*PROVIDED MATERIAL*.
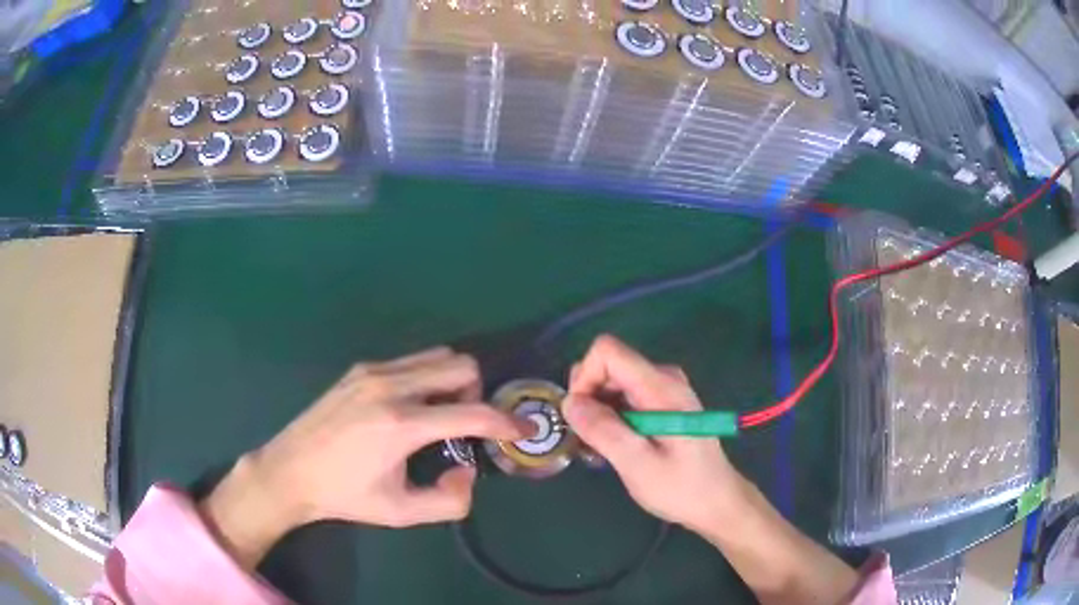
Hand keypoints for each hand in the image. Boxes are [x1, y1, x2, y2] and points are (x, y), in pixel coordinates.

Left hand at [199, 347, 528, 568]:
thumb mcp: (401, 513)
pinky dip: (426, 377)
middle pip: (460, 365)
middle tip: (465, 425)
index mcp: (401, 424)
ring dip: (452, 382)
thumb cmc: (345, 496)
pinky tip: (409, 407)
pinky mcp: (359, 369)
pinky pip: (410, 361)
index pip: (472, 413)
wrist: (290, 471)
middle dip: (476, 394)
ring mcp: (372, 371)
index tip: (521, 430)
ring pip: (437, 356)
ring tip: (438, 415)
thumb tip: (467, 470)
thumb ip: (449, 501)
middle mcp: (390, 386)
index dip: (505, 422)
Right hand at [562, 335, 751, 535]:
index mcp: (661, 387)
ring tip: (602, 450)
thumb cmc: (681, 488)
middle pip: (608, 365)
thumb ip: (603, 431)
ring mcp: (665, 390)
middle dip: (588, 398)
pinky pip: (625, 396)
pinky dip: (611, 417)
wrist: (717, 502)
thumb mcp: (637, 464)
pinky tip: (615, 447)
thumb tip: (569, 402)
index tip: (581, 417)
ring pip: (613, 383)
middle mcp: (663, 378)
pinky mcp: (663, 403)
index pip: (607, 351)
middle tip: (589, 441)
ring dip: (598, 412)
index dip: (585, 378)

*WHAT YOU HAVE TO DO*. Report every line of the material above in which "ring" appears.

*EXERCISE SOLUTION*.
ring dip: (452, 382)
ring mcp: (372, 371)
ring pip: (437, 356)
ring tip: (438, 415)
ring tip: (602, 450)
ring mcp: (665, 390)
ring pip: (613, 383)
ring dip: (598, 412)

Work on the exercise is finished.